Expensesgate: The Way Forward?

April 8, 2009 at 5:33 pm

London Assembly Member James Cleverly has an interesting take on how to limit the expense claims for a sink-plunger for an MP’s 9th house which is really owned by their second cousin twice-removed. It’s worth reproducing in full as well as the link. Remember that James is a serving TA officer as well which gives him this military slant on the issue:

Why not just give them quarters?

Yet more bad news about MPs housing allowances!

“I completely understand that MPs need to have a base in or near their constituencies and many also need a place in or near central London. Politicians do work funny hours and a regular commute isn’t always feasible. But why are they expected to find their own accommodation?

Members of the armed forces get moved around the world on a fairly regular basis. An army officer could be based on Germany for a few years, then across to Tidworth (Hampshire) for a bit, up to Glasgow, a stint in London at the MOD, back to Germany etc. It is regarded as part of the job. Single soldiers live in barracks and married soldiers live in married quarters. The Army understands that the job means geographic displacement and acts accordingly.

If it’s good enough for our brave boys it should be good enough for our MPs.

I think that parliament should buy up a number of flats near to central London, 500 should do the trick. There are developments going up in Chelsea, Battersea, etc which most people would give their right arm for. They can be of mixed size to cover everything from single MPs to those who want to base their family in London, the block could have centralised security and be fitted with a secure IT and comms system.

MPs will be allocated a flat when they get voted in and hand it back when they get voted out. Easy.

It might be a bitter financial pill to swallow in the short term but would clean up the system and help to restore confidence in the financial integrity of our MPs.”

This chimes in with a recent suggestion elsewhere to use the Olympic Village (with its obvious built-in security features) after the event for exactly this purpose.
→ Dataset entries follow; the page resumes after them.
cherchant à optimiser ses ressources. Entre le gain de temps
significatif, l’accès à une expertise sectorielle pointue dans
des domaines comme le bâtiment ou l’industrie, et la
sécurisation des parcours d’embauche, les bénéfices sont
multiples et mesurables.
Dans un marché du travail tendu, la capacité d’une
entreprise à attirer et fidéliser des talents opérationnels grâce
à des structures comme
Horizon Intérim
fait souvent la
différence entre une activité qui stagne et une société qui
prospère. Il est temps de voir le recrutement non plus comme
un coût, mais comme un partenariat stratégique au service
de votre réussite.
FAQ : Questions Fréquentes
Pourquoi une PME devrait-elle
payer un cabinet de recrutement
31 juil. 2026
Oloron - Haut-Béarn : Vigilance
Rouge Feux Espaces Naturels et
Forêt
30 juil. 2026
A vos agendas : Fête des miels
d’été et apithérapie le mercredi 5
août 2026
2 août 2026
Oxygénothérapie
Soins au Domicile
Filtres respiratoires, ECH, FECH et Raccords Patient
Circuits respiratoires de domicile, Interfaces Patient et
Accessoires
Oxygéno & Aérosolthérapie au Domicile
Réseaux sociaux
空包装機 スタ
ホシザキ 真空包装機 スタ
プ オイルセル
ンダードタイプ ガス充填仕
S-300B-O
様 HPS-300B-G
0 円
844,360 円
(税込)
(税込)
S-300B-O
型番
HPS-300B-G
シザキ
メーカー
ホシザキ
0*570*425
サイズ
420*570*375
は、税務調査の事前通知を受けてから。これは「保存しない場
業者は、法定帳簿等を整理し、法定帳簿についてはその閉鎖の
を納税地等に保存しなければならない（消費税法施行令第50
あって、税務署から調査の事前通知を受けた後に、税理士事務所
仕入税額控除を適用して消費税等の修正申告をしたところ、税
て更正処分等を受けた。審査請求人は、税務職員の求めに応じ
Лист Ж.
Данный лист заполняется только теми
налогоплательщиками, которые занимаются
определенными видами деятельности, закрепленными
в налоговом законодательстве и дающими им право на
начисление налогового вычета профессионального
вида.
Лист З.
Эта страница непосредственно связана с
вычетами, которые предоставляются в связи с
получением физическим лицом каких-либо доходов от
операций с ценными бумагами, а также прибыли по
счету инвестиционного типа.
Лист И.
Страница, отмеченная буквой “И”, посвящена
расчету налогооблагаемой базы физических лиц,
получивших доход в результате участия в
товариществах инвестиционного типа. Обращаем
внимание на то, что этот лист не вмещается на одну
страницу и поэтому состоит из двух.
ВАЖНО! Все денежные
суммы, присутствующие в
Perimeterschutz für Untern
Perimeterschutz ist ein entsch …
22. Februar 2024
TheEye can’t remember where that suggestion came from but will try to track it down and update the post.

James, as usual, is talking good common sense.

UPDATE: Found the other suggestion by CHome’s Jonathan Isaby:

Should MPs be housed in London’s Olympic Village?

I’m not sure I’m entirely persuaded by this idea, but here’s an ingenious contribution to the debate about what to do with MPs’ second home allowances.

It comes from Ian McCord, a Conservative councillor in South Northamptonshire, who has come up with the proposal and set up this petition on the Number Ten website to promote it.

He says that the MPs’ second home allowance should be abolished and that the accommodation being built for athletes in the 2012 Olympic Village in east London should be converted (presumably after the Olympics?) into living accommodation for MPs with constituencies to which they cannot commute.

Cllr McCord makes the point that the apartments in the Olympic Village will doubtless be subject to the most stringent of security – which would obviously be a particular consideration if all MPs are being housed in the same place.

I remember meeting a Swedish MP a few years ago who said that this was exactly what happened in Stockholm: all the MPs had access to rooms in a university-style hall of residence in the city. Apparently the late-night parties on the roof terrace were riotous!

Okay, so maybe the party thing might become a tabloid free-for-all but the theory is there.

Frankly TheEye would prefer 646 lampposts and a lot of rope but keeping them all living in the same place might make it easier when the time comes.